Virginia Takes Center Stage In Debate on Internet Sales Taxes
By Marc Heller
Virginia may offer the most hope–and the toughest chances–for a proposal to boost sales tax collection from online retailers.
Partly because of Gov. Bob McDonnell’s (R) transportation plan that relies on tax revenue from remote sales, and partly because of the roles of two political heavyweights representing Virginia in Congress, the Old Dominion has fast become the new focus in passing sales tax legislation through the House.

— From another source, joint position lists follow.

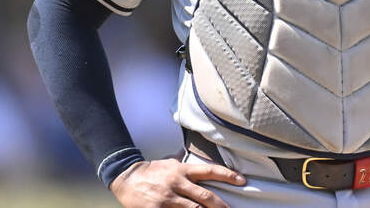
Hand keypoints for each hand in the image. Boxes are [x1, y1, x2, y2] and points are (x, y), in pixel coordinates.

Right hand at [110, 158, 245, 207]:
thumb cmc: (153, 171)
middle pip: (204, 196)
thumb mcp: (173, 165)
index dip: (228, 175)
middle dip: (220, 206)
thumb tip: (208, 175)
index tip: (242, 181)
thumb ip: (189, 170)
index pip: (210, 171)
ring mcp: (167, 198)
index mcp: (182, 170)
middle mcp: (177, 183)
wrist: (127, 177)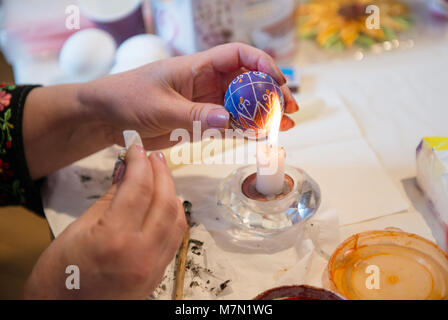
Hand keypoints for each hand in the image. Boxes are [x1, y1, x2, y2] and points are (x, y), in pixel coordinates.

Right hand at [23, 146, 185, 298]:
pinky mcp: (158, 274)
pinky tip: (164, 202)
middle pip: (164, 200)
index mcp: (115, 239)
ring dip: (171, 192)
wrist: (63, 312)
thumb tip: (127, 170)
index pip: (139, 188)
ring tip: (159, 176)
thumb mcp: (78, 228)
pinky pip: (175, 237)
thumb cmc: (59, 274)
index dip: (139, 163)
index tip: (137, 148)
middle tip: (151, 157)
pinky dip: (173, 215)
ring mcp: (154, 266)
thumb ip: (110, 197)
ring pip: (176, 218)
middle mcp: (141, 253)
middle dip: (160, 173)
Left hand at [80, 43, 298, 149]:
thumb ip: (194, 115)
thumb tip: (229, 120)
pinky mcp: (200, 124)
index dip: (261, 64)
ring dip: (264, 115)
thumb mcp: (159, 106)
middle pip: (247, 83)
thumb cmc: (127, 99)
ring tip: (286, 125)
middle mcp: (206, 83)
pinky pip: (229, 126)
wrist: (107, 118)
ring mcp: (205, 104)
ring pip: (242, 107)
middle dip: (270, 93)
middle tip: (289, 108)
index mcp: (197, 67)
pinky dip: (246, 131)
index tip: (277, 80)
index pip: (238, 56)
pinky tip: (263, 137)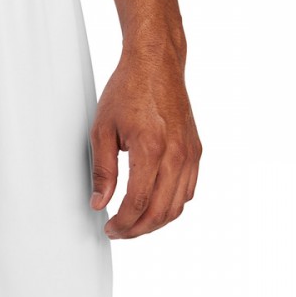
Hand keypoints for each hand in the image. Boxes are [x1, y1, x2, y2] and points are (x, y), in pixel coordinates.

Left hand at [90, 41, 201, 238]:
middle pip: (159, 211)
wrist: (156, 64)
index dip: (122, 223)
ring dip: (155, 222)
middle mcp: (176, 153)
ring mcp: (190, 153)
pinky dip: (171, 206)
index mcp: (151, 148)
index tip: (110, 228)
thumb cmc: (129, 89)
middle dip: (137, 229)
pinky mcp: (196, 151)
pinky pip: (188, 191)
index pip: (137, 203)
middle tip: (119, 232)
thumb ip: (102, 171)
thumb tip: (100, 202)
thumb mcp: (102, 130)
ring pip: (177, 206)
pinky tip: (153, 205)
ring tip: (134, 223)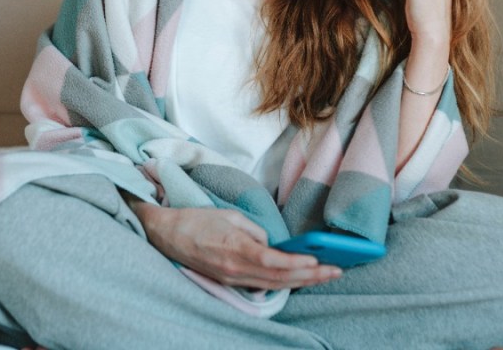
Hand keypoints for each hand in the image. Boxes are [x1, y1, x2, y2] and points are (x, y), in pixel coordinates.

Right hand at [134, 204, 341, 289]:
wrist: (167, 234)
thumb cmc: (197, 220)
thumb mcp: (229, 216)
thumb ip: (255, 231)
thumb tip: (273, 244)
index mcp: (235, 249)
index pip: (274, 262)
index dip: (298, 264)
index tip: (319, 261)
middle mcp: (235, 269)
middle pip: (279, 278)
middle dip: (310, 276)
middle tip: (335, 271)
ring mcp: (231, 279)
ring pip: (273, 285)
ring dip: (301, 282)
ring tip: (323, 276)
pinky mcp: (228, 281)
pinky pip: (261, 285)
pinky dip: (282, 283)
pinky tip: (297, 279)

Lobbyists following the issue told BNA they see two players, House Majority Leader Eric Cantor (R-Va.) and the new chairman of the House Judiciary Committee, Rep. Bob Goodlatte (R-Va.), as critical to the bill’s passage. So far, neither has endorsed giving states authority to compel online retailers elsewhere to collect sales tax on behalf of the state where a customer lives.
States Lose Billions
Without federal legislation to clear the way for sales tax collections, states will continue to lose billions in uncollected revenue, the National Governors Association has said. The association estimates states lose $23 billion a year from uncollected taxes on remote sales.
The issue has been percolating for years, beginning with catalog sales in the days before the Internet. Those were the basis for the 1992 U.S. Supreme Court decision, Quill v. North Dakota, in which the court declared that only Congress could give states authority to collect sales taxes on remote sales across state lines.
Goodlatte’s committee will consider the legislation (H.R. 684), the Marketplace Fairness Act. Cantor sets the agenda for which bills reach the House floor. And McDonnell has stepped to the forefront of the issue nationally by hinging lower gas taxes on the eventual collection of more taxes on remote sales.
Cantor has not publicly stated his position on the issue; a spokeswoman did not return an email from BNA seeking comment.
Goodlatte, asked for comment the week of Feb. 25, told BNA, “We’re working on it. It’s got a long way to go. That’s all I’m going to say.”